Sob o Céu de Brasília

SOB O CÉU DE BRASÍLIA

Maria Teoro Ângelo

Depois de quase três décadas fui rever Brasília. As lembranças que eu tinha da Capital, além do que tinha visto rapidamente em meados dos anos 70 e do que se vê na mídia diariamente, eram as imagens de sua inauguração, do que representava naquela época, da esperança, dos olhos no futuro, da imensidão do planalto central, das edições extras de jornais e revistas apregoando um progresso sem limite. Eu, menina estudante, colecionava tudo isso e acreditava que para sermos primeiro mundo era só uma questão de tempo.

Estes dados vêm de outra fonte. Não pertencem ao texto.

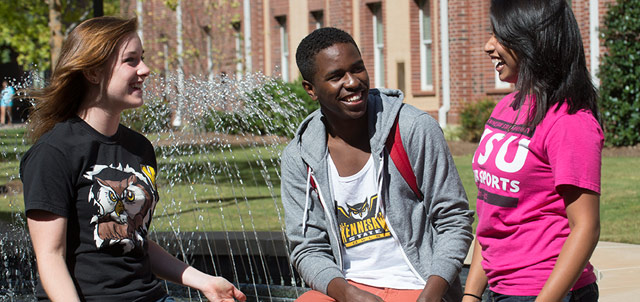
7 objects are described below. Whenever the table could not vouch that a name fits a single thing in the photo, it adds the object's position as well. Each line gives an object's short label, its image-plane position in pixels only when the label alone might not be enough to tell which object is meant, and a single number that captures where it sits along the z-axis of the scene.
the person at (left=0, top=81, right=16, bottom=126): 38.76
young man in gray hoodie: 3.73
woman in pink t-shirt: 2.92
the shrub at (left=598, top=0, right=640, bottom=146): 18.59
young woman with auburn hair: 3.24
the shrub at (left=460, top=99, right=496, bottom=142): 21.04
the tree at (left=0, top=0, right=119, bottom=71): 41.91
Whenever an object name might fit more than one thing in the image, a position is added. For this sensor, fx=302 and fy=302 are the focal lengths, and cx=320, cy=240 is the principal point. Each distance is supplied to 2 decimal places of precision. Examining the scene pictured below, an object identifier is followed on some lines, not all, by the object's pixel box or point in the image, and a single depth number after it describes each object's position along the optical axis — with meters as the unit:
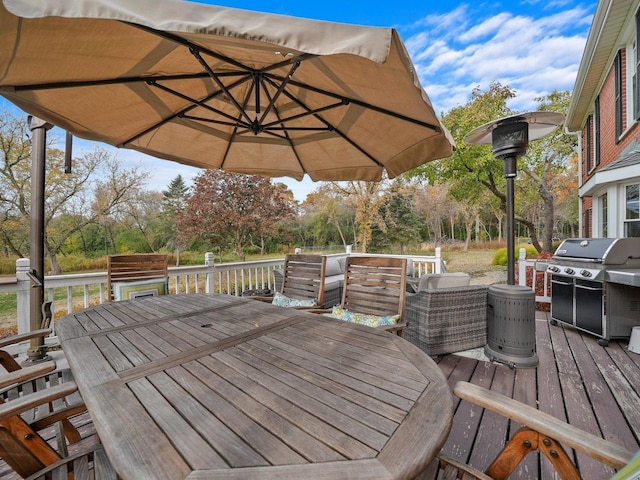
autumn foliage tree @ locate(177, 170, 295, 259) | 9.82
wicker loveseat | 4.67
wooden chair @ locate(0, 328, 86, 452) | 1.18
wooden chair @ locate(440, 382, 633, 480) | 0.81
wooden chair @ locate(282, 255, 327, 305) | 2.88
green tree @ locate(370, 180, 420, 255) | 15.24
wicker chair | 2.96
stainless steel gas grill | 3.15
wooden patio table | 0.73
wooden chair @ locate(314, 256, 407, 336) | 2.28
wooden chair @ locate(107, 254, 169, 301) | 3.06
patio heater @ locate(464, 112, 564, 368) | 2.76
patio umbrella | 1.16
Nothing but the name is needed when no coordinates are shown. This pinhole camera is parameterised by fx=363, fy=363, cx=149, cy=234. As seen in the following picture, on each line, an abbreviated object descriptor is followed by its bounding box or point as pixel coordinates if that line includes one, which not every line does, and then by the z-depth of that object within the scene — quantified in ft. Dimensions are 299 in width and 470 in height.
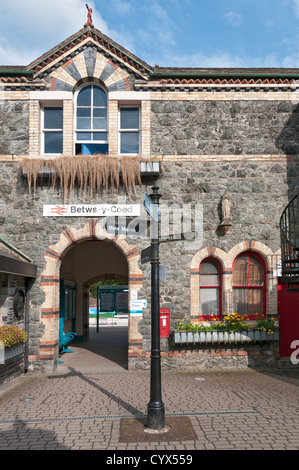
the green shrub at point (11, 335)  26.13
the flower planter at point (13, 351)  26.61
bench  36.50
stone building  32.35
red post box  31.63
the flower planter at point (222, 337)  30.55
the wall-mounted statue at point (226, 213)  32.27
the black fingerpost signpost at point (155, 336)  17.94
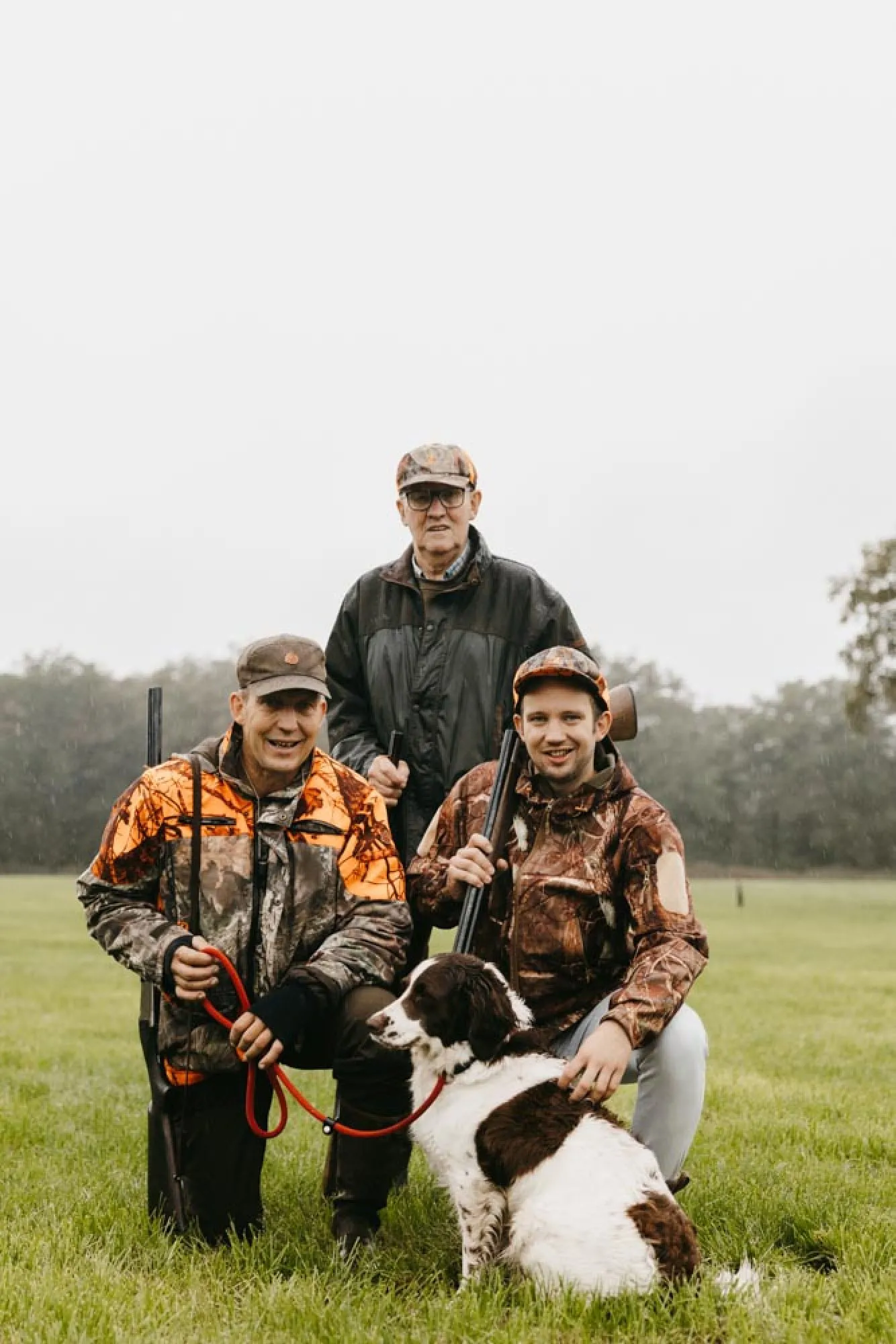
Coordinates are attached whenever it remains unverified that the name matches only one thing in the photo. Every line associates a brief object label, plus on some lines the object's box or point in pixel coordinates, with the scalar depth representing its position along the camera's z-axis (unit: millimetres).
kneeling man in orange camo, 5371
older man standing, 6258
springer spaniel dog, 4266
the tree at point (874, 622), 44000
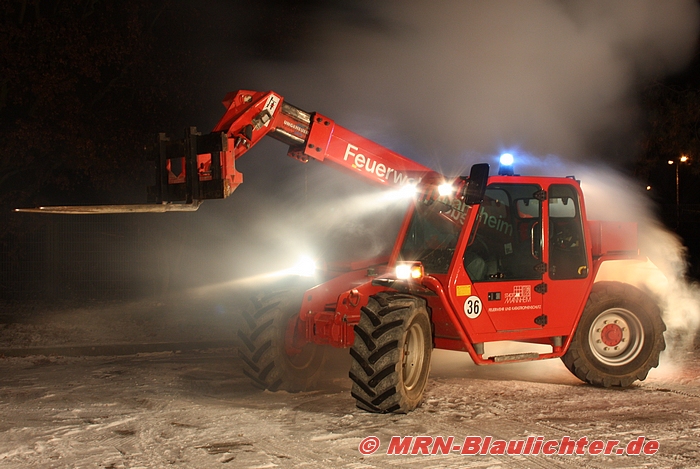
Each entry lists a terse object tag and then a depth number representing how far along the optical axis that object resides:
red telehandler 7.07
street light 33.43
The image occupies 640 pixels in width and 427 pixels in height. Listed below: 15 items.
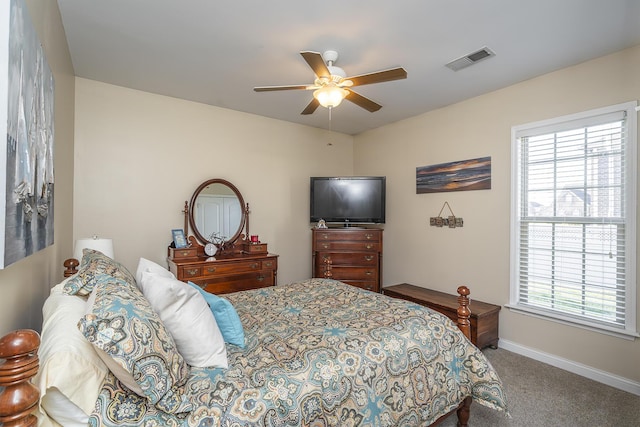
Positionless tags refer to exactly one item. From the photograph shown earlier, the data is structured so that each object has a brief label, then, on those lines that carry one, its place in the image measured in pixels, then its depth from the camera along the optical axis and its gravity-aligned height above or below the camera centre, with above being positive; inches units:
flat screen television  169.5 +8.1
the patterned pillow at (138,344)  39.1 -18.1
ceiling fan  81.4 +38.1
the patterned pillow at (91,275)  56.2 -12.3
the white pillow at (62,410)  37.4 -25.2
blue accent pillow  62.8 -22.9
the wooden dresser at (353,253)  161.2 -20.9
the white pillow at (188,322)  52.8 -19.4
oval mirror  143.4 +0.1
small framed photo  131.6 -11.8
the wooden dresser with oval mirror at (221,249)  125.5 -17.1
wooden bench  118.1 -39.1
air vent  98.3 +52.5
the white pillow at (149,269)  63.6 -12.8
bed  40.1 -26.8
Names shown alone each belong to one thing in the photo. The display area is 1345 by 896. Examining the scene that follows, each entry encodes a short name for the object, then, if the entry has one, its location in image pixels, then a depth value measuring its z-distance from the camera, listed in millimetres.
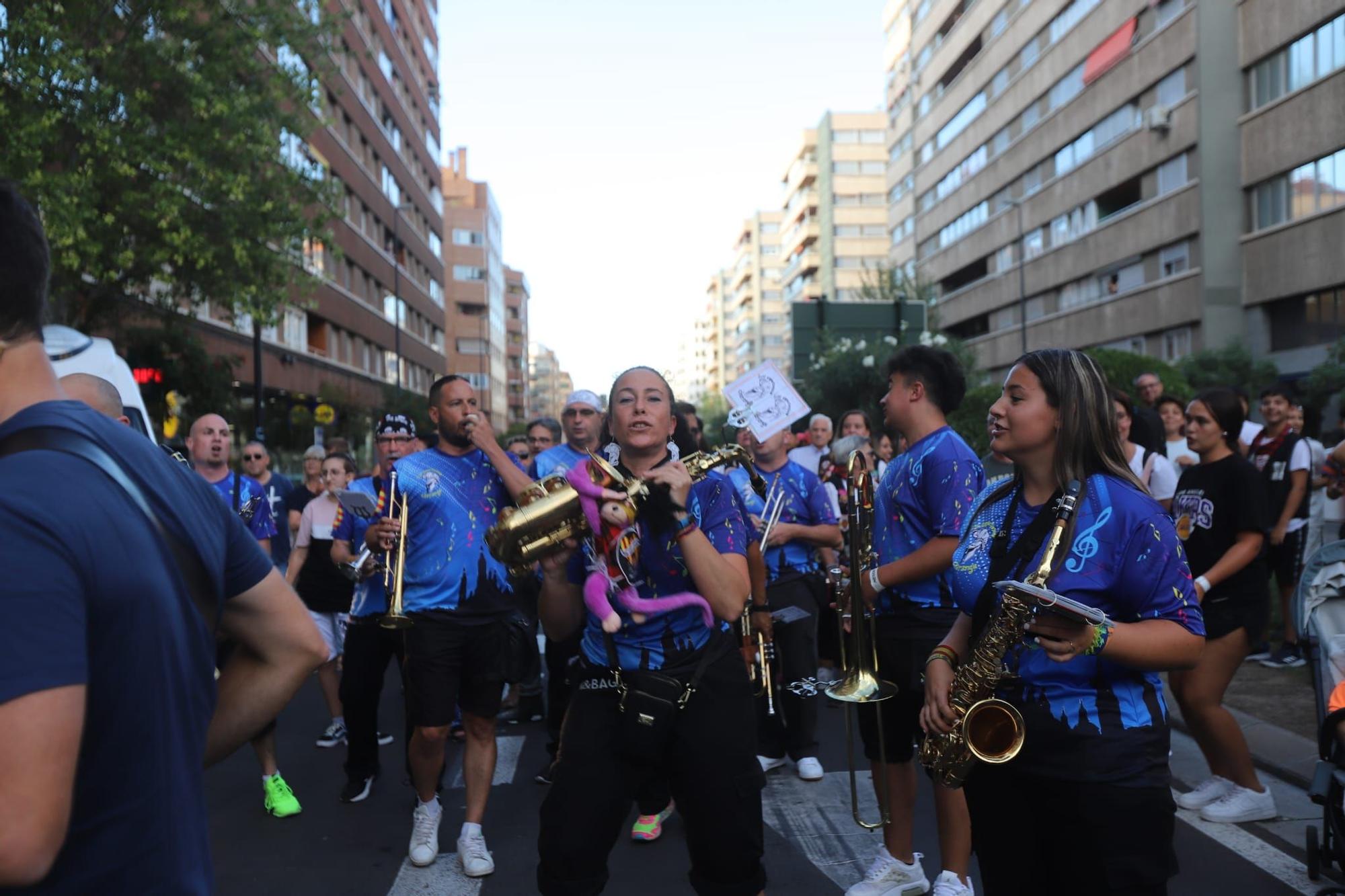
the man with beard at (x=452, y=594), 4938
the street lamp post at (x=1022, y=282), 43969
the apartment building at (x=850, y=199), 92375
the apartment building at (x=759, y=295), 122188
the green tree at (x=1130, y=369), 25297
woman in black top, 4855
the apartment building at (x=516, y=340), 133000
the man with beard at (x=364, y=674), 5863
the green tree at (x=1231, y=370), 29688
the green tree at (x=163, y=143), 15250
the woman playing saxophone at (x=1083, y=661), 2584
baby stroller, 3771
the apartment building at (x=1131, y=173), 30719
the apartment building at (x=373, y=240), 36906
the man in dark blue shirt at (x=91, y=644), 1255
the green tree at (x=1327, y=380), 23484
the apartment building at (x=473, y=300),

Poucos anos atrás me reencontrei com Ela e, então pude vê-la com meus olhos sensíveis e desprovidos de qualquer preconceito. Foi um amor à segunda vista.

Fui de carro para conferir uma espécie de tratado que meu pai havia escrito por volta de 1960, depois de uma viagem que fizera ao planalto, e onde descrevia as mudanças do relevo e da vegetação no caminho desde o norte de São Paulo até o Distrito Federal. Das montanhas de Minas ao cerrado de Goiás com seu verde-escuro sobre os troncos tortuosos das árvores quase anãs. E o imenso, o grandioso planalto central. Plano e alto, lá em cima, bem acima do nível do mar. Foi ali que contemplei o mais lindo nascer do sol brotando de um horizonte longínquo, alargado pela ausência de barreiras num céu cor-de-rosa mesclado de pequeninas nuvens azuladas.

A Cidade possui enormes espaços abertos onde a grama cresce e os caminhos são feitos pela pressão insistente dos passos. Dão a impressão de que há lugar para todo mundo, tão diferente das outras cidades que já conhecia. O cerrado parece invadir a cidade e por todo lado se pode ver resquícios dele nas ruas e nas praças, exemplares deixados de propósito como emblema de uma região. Árvores frutíferas convivem com árvores ornamentais e durante o ano todo os ipês, as paineiras, os ingazeiros, as ameixeiras, mangueiras, jaqueiras e os arbustos se revezam na produção de flores e frutos. Acordo com o canto dos pássaros e me encanto com o casal de joão-de-barro construindo sua casa. Eternizo com fotos as paineiras e os ipês lançando ao solo suas frágeis flores e elevando seus galhos coloridos ao azul mais azul do enorme céu que paira sobre mim.

A lua cheia se desdobra em duas: uma no céu, outra no lago. E há ainda outra que me espia pela janela do meu quarto de dormir. Tanto o sol quanto a lua parecem nascer mais cedo e morrer mais tarde porque podemos enxergar seu ciclo em toda a sua plenitude.

As construções que mudaram paradigmas, as siglas que deixam tonto quem vem de fora, o novo jeito de cidade com quadras em vez de ruas, o verde abundante, os canteiros de flores vistosas, o calor, o vento, o vermelho deslumbrante da terra desnuda, a sensação de que se pode enxergar ou ir bem longe servem como pano de fundo para o principal motivo dessa minha paixão: as pessoas tão generosas, tão disponíveis, tão dispostas a me aceitar. As amizades sinceras, as histórias de vida, o aceno que traduzo como ser querida, o encontro de uma paulista com pedaços de todo o Brasil roubaram a minha alma. É para lá que eu quero sempre voltar.